|I am Asparagus|
My weekly edition of the Church Times offered me a useful perspective into the lives and future ministries of some younglings who are called by God, apparently, to walk beneath the banner "Pioneer Minister". To my eyes they seem to be funky young people all of whom are younger than me (if such a thing were possible). I wish them every success in their training and in their ministries, and I thank the Lord for their calling as I do for my own.
This is not to say that I came away from that time spend reading without a mite of a niggle in my stone-cold heart. No, dear readers, I had developed something of a low-level temper, a Grade 2 Tantrum (and not one granted by the snarling faces of the ladies on the front cover - and my weren't they snarling).
It's all to do with Fresh Expressions, an initiative of Mother Church to buy up small shops and sell coffee for God.
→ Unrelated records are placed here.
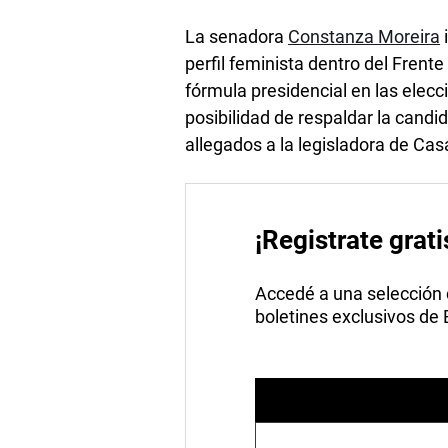
La senadora
Constanza Moreira
perfil feminista dentro del Frent
fórmula presidencial en las elecci
posibilidad de respaldar la candi
allegados a la legisladora de Ca
¡Registrate grati
Accedé a una selección de
boletines exclusivos de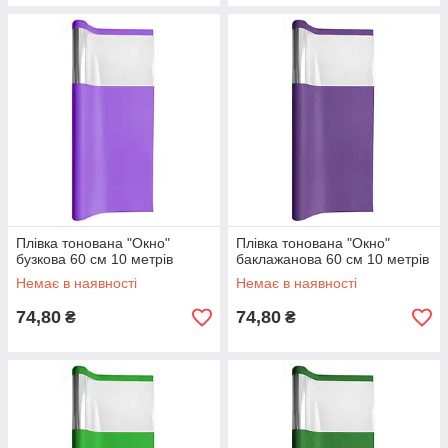
Плівка тонована "Окно"
Плівка тонована "Окно"
бузкова 60 см 10 метрів
баклажанова 60 см 10 метрів
Немає в наявності
Немає в наявності
74,80
74,80
₴
₴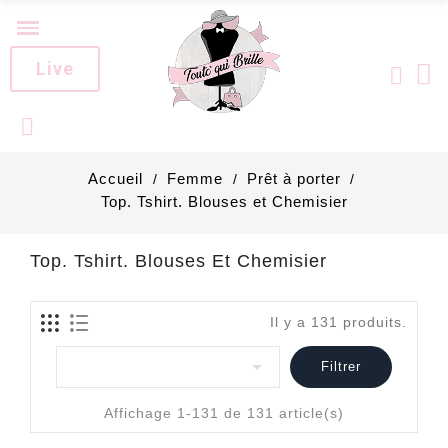
Live
Accueil
Femme
Prêt à porter
Top. Tshirt. Blouses et Chemisier
Top. Tshirt. Blouses Et Chemisier
Il y a 131 produits.

Filtrer
Affichage 1-131 de 131 article(s)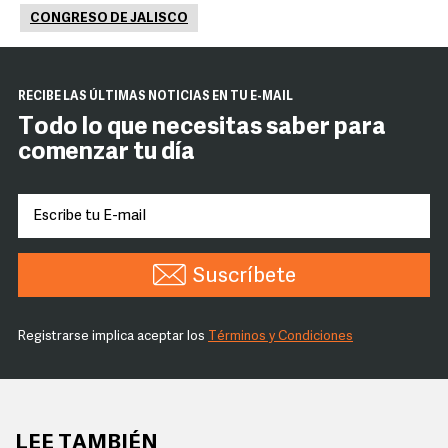
CONGRESO DE JALISCO
RECIBE LAS ÚLTIMAS NOTICIAS EN TU E-MAIL
Todo lo que necesitas saber para
comenzar tu día
Suscríbete
Registrarse implica aceptar los
Términos y Condiciones
LEE TAMBIÉN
Don't misunderstand me, I laud the whole idea of 'fresh expressions of Church', even if I can't say it without need of a tissue. It speaks of a real need to re-think what we are and what we do in the light of the cultural changes that ebb and flow. Really, it is a good thing (even though I know you think I am being sarcastic, which I am not).
Well the article in the Church Times, under the Big Blue Banner of 'How to Blaze a Trail', tells the story of some nice people becoming equipped for this work of Pioneering Ministry. The thing is, it makes two statements either deliberately or not, without stating either:
1. Given that the entire country exists within a parish boundary of some sort, it speaks badly of many church communities who have foundered for economic reasons among other temporal ones. These pioneer ministers will be working in someone's parish - this invites a wealth of commentary and discussion, and quite possibly judgement - which I will avoid here.
2. That only pioneer ministers have the gift of pioneering ministry. If a pioneer minister is called to exercise a ministry in a new context, with those yet to be exposed to the Gospel (anyone says "un-churched" and I will geld you), what about those who already do? I minister in new contexts and with such people every day of my working life without exception. Yet I am not billed a pioneer minister, just Vicar.
Summed up, my view is that many (if not all) parish clergy are pioneer ministers by very definition. What we do daily is pioneer ministry - just within existing frameworks - as well as tending Christ's existing and much loved flock. I don't have this badge. I don't work out of a coffee shop. What I do every day is proclaim the Good News of Christ to my parish, walking with them afresh daily.
I am a pioneer minister. I blaze a trail. My expression of church is fresh.